[Data to examine]:
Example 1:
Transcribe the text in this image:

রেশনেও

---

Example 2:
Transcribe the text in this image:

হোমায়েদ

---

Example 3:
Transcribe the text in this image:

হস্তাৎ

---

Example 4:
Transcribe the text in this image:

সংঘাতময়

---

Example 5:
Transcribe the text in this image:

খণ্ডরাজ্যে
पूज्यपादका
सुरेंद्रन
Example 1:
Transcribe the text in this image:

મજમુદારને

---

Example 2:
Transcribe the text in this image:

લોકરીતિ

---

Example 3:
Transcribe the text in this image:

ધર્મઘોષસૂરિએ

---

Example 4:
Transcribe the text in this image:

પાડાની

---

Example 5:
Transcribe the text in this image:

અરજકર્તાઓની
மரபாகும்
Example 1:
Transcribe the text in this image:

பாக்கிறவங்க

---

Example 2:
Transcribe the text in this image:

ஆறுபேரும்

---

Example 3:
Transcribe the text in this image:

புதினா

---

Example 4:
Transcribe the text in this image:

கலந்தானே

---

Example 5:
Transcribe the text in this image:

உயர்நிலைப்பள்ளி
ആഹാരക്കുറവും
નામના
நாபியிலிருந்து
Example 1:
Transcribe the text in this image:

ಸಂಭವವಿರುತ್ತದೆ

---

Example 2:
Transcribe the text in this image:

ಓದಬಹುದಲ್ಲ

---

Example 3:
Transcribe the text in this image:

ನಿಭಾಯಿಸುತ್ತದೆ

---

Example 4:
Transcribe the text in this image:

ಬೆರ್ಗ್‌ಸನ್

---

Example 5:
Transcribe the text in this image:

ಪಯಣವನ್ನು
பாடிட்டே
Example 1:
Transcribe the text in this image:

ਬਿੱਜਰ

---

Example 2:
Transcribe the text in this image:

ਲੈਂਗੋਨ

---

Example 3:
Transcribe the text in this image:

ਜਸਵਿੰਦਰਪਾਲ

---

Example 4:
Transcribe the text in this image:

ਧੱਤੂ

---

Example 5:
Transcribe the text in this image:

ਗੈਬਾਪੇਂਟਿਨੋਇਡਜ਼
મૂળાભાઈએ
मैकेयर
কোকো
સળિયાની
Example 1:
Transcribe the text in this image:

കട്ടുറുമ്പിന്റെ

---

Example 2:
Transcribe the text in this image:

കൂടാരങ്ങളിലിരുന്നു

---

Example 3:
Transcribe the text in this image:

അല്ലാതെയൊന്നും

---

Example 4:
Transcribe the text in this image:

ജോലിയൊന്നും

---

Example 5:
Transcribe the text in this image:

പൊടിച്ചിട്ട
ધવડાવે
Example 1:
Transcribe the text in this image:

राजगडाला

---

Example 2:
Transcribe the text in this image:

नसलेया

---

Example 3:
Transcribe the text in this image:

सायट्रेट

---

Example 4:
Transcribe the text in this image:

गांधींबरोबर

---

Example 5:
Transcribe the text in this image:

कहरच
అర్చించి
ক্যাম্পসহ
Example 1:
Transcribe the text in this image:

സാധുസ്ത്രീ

[Task goal]:
Repeat the material, keeping every word exactly as it is.

[Your solution]:
Example 1:
Transcribe the text in this image:

রেশনেও

---

Example 2:
Transcribe the text in this image:

হোমায়েদ

---

Example 3:
Transcribe the text in this image:

হস্তাৎ

---

Example 4:
Transcribe the text in this image:

সংঘাতময়

---

Example 5:
Transcribe the text in this image:

খণ্ডরাজ্যে
पूज्यपादका
सुरेंद्रन
Example 1:
Transcribe the text in this image:

મજમુદારને

---

Example 2:
Transcribe the text in this image:

લોકરીતિ

---

Example 3:
Transcribe the text in this image:

ધર્મઘોષસૂરિએ

---

Example 4:
Transcribe the text in this image:

પાડાની

---

Example 5:
Transcribe the text in this image:

અરજકર્તાઓની
மரபாகும்
Example 1:
Transcribe the text in this image:

பாக்கிறவங்க

---

Example 2:
Transcribe the text in this image:

ஆறுபேரும்

---

Example 3:
Transcribe the text in this image:

புதினா

---

Example 4:
Transcribe the text in this image:

கலந்தானே

---

Example 5:
Transcribe the text in this image:

உயர்நிலைப்பள்ளி
ആഹാരക്കുറവും
નામના
நாபியிலிருந்து
Example 1:
Transcribe the text in this image:

ಸಂಭವವಿರುತ್ತದೆ

---

Example 2:
Transcribe the text in this image:

ಓದಬಹುದಲ್ಲ

---

Example 3:
Transcribe the text in this image:

ನಿಭಾಯಿಸುತ್ತದೆ

---

Example 4:
Transcribe the text in this image:

ಬೆರ್ಗ್‌ಸನ್

---

Example 5:
Transcribe the text in this image:

ಪಯಣವನ್ನು
பாடிட்டே
Example 1:
Transcribe the text in this image:

ਬਿੱਜਰ

---

Example 2:
Transcribe the text in this image:

ਲੈਂਗੋਨ

---

Example 3:
Transcribe the text in this image:

ਜਸਵਿੰਦਰਪਾਲ

---

Example 4:
Transcribe the text in this image:

ਧੱਤੂ

---

Example 5:
Transcribe the text in this image:

ਗੈਬਾਪੇਂਟਿਨੋਇਡਜ਼
મૂળાભાઈએ
मैकेयर
কোকো
સળિયાની
Example 1:
Transcribe the text in this image:

കട്ടുറുമ്പിന്റെ

---

Example 2:
Transcribe the text in this image:

കൂടാരങ്ങളിലിരുന്നു

---

Example 3:
Transcribe the text in this image:

അല്ലാതെയൊന്നും

---

Example 4:
Transcribe the text in this image:

ജോലിയൊന്നും

---

Example 5:
Transcribe the text in this image:

പൊടിച്ചിട്ട
ધવડાવે
Example 1:
Transcribe the text in this image:

राजगडाला

---

Example 2:
Transcribe the text in this image:

नसलेया

---

Example 3:
Transcribe the text in this image:

सायट्रेट

---

Example 4:
Transcribe the text in this image:

गांधींबरोबर

---

Example 5:
Transcribe the text in this image:

कहरच
అర్చించి
ক্যাম্পসহ
Example 1:
Transcribe the text in this image:

സാധുസ്ത്രീ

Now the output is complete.